BEGIN

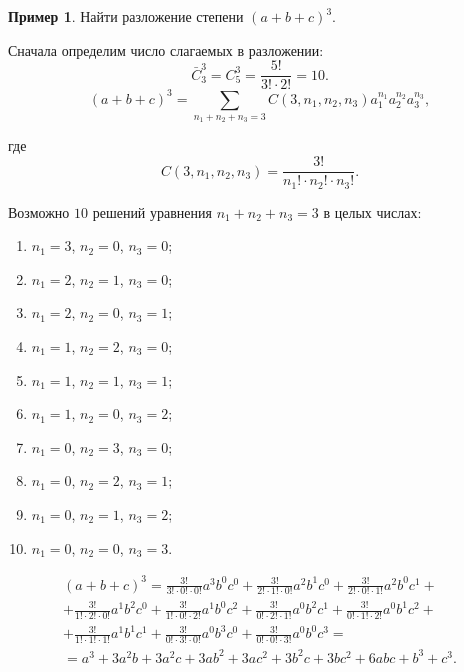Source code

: \documentclass[a5paper, 11pt]{extarticle}
\theoremstyle{definition}
\newtheorem{example}{Пример}[subsection]
\theoremstyle{definition}
\theoremstyle{definition}
\numberwithin{figure}{section}
\numberwithin{table}{section}
\begin{document}
\begin{example}
    Найти разложение степени \((a + b + c)^3\).

    Сначала определим число слагаемых в разложении:
    \[
        \bar{C}_3^3 = C_5^3 = \frac{5!}{3! \cdot 2!} = 10.
    \]
    \[
        (a + b + c)^3 = \sum_{n_1 + n_2 + n_3 = 3} C(3, n_1, n_2, n_3) a_1^{n_1} a_2^{n_2} a_3^{n_3},
    \]

    где
    \[
        C(3, n_1, n_2, n_3) = \frac{3!}{n_1! \cdot n_2! \cdot n_3!}.
    \]

    Возможно \(10\) решений уравнения \(n_1 + n_2 + n_3 = 3\) в целых числах:
    \begin{multicols}{2}
        \begin{enumerate}
            \item \(n_1 = 3\), \(n_2 = 0\), \(n_3 = 0\);
            \item \(n_1 = 2\), \(n_2 = 1\), \(n_3 = 0\);
            \item \(n_1 = 2\), \(n_2 = 0\), \(n_3 = 1\);
            \item \(n_1 = 1\), \(n_2 = 2\), \(n_3 = 0\);
            \item \(n_1 = 1\), \(n_2 = 1\), \(n_3 = 1\);
        \end{enumerate}
        \begin{enumerate}
            \setcounter{enumi}{5}
            \item \(n_1 = 1\), \(n_2 = 0\), \(n_3 = 2\);
            \item \(n_1 = 0\), \(n_2 = 3\), \(n_3 = 0\);
            \item \(n_1 = 0\), \(n_2 = 2\), \(n_3 = 1\);
            \item \(n_1 = 0\), \(n_2 = 1\), \(n_3 = 2\);
            \item \(n_1 = 0\), \(n_2 = 0\), \(n_3 = 3\).
        \end{enumerate}
    \end{multicols}

    \begin{gather*}
        (a + b + c)^3 =
        \frac{3!}{3! \cdot 0! \cdot 0!} a^3 b^0 c^0 + \frac{3!}{2! \cdot 1! \cdot 0!} a^2 b^1 c^0 + \frac{3!}{2! \cdot 0! \cdot 1!} a^2 b^0 c^1 + \\ + \frac{3!}{1! \cdot 2! \cdot 0!} a^1 b^2 c^0 + \frac{3!}{1! \cdot 0! \cdot 2!} a^1 b^0 c^2 + \frac{3!}{0! \cdot 2! \cdot 1!} a^0 b^2 c^1 + \frac{3!}{0! \cdot 1! \cdot 2!} a^0 b^1 c^2 + \\ + \frac{3!}{1! \cdot 1! \cdot 1!} a^1 b^1 c^1 + \frac{3!}{0! \cdot 3! \cdot 0!} a^0 b^3 c^0 + \frac{3!}{0! \cdot 0! \cdot 3!} a^0 b^0 c^3 = \\ =
        a^3 + 3 a^2 b + 3 a^2 c + 3 a b^2 + 3 a c^2 + 3 b^2 c + 3 b c^2 + 6 a b c + b^3 + c^3.
    \end{gather*}
\end{example}
\end{document}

END

→ **Work task**
Scan the entries above for the string "frac", and copy every line where it turns up.

→ **Answer**
        \bar{C}_3^3 = C_5^3 = \frac{5!}{3! \cdot 2!} = 10.
        C(3, n_1, n_2, n_3) = \frac{3!}{n_1! \cdot n_2! \cdot n_3!}.
        \frac{3!}{3! \cdot 0! \cdot 0!} a^3 b^0 c^0 + \frac{3!}{2! \cdot 1! \cdot 0!} a^2 b^1 c^0 + \frac{3!}{2! \cdot 0! \cdot 1!} a^2 b^0 c^1 + \\ + \frac{3!}{1! \cdot 2! \cdot 0!} a^1 b^2 c^0 + \frac{3!}{1! \cdot 0! \cdot 2!} a^1 b^0 c^2 + \frac{3!}{0! \cdot 2! \cdot 1!} a^0 b^2 c^1 + \frac{3!}{0! \cdot 1! \cdot 2!} a^0 b^1 c^2 + \\ + \frac{3!}{1! \cdot 1! \cdot 1!} a^1 b^1 c^1 + \frac{3!}{0! \cdot 3! \cdot 0!} a^0 b^3 c^0 + \frac{3!}{0! \cdot 0! \cdot 3!} a^0 b^0 c^3 = \\ =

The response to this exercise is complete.